Büyük şairimiz, edebiyatımızın medar-ı iftiharı merhum Mehmed Âkif, bir üdeba meclisinde "Viktor Hügolar, Şekspirler, Dekartlar; edebiyatta ve felsefede, Bedîüzzaman'ın bir talebesi olabilirler." demiştir.
Edib ve şairler, zeval ve firaktan ağlamışlar, ölümden vaveylâ etmişlerdir.
Güz mevsimini hüzünle tasvir etmişlerdir.
Hattâ dünyaca meşhur Arap edibleri "Eğer firak olmasa idi, ölüm ruhlarımızı almak için yol bulup gelemezdi." Manasında لَوْلَا مُفَارَقَةُ الْاَحْبَابِ مَا وَجَدَتْ لَهَا الْمَنَايَا اِلٰى اَرْوَاحِنَا سُبُلًا
demişlerdir.
Bedîüzzaman ise "Kâinattaki zeval, firak ve adem zahirîdir.
Hakikatte firak yok, visal var.
Zeval ve adem yok, teceddüd var.
Ve kâinatta her şey, bir nevi bekaya mazhardır.
Ölüm, bu âlem-i fâniden âlem-i bâkiye gitmektir.
Ölüm, ehl-i hidayet ve ehl-i Kur'an için öteki âleme gitmiş eski dost ve ahbaplarına kavuşmaya vesiledir.
Hem hakiki vatanlarına girmeye vasıtadır.
Hem zindan-ı dünyadan, bostan-ı cinana bir davettir.

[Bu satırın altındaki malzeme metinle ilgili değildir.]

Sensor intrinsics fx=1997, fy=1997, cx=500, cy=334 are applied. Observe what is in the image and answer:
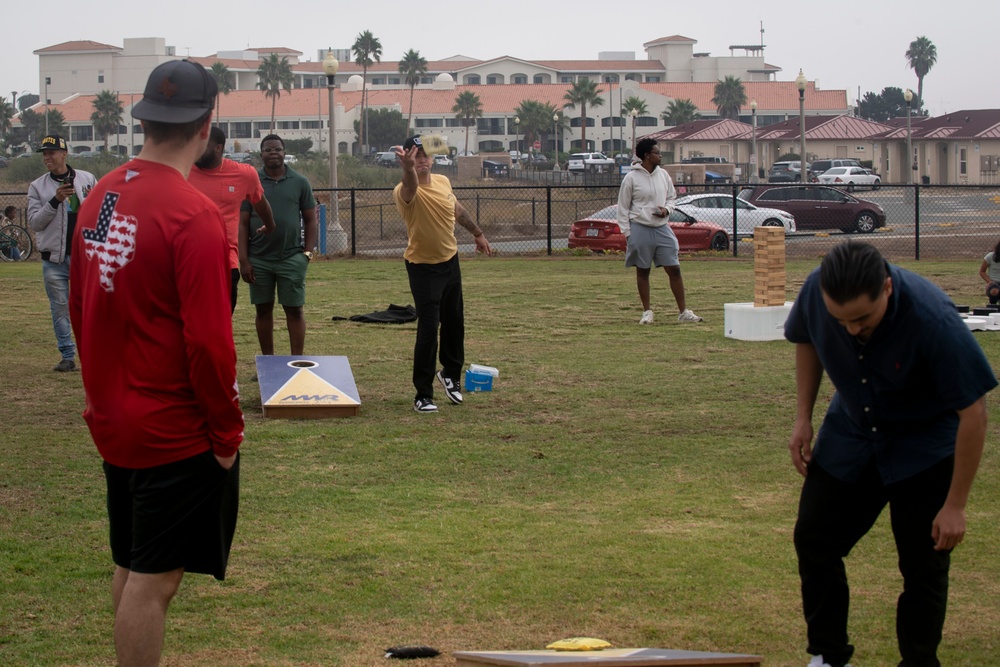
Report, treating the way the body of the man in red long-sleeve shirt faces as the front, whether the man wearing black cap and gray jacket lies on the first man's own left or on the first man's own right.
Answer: on the first man's own left

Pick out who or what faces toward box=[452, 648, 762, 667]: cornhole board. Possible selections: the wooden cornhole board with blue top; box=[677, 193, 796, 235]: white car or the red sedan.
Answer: the wooden cornhole board with blue top

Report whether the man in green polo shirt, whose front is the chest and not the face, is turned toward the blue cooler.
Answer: no

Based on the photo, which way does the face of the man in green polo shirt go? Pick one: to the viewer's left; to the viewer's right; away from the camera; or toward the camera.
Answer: toward the camera

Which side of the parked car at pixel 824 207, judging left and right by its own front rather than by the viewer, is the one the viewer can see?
right

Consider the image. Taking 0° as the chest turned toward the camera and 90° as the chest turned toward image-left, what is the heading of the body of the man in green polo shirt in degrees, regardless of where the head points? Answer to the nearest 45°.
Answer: approximately 0°

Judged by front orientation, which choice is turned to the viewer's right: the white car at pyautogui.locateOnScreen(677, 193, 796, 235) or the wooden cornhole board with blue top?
the white car

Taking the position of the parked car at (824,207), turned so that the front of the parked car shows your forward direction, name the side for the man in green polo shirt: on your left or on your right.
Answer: on your right

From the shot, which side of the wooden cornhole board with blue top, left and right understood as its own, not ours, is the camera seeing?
front

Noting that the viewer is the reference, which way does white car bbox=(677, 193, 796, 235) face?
facing to the right of the viewer

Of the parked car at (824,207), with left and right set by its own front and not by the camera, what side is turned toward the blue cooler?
right

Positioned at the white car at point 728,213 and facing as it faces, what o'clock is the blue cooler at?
The blue cooler is roughly at 3 o'clock from the white car.

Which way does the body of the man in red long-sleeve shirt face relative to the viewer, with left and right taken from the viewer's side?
facing away from the viewer and to the right of the viewer

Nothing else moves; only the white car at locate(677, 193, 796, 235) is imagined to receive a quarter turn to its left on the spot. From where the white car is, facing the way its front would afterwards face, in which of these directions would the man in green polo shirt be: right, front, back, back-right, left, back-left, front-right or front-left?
back

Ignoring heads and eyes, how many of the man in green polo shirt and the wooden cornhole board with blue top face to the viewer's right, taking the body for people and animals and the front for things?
0

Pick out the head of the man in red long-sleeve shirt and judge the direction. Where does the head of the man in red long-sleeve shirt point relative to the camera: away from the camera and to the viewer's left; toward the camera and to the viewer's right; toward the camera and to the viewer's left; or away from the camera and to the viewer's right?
away from the camera and to the viewer's right
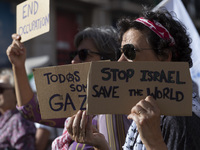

Hem Rahman-ı Rahîm'in fazlından, kendi hizmetine mukabil ahz-ı ücret etmeye bir nöbettir.
Hem vazife-i hayat külfetinden bir terhistir.
Hem ubudiyet ve imtihanın talim ve talimatından bir paydostur.
Azrail aleyhisselâm bugün gelse hoş geldin, safa geldin diye gülerek karşılayacağım" der.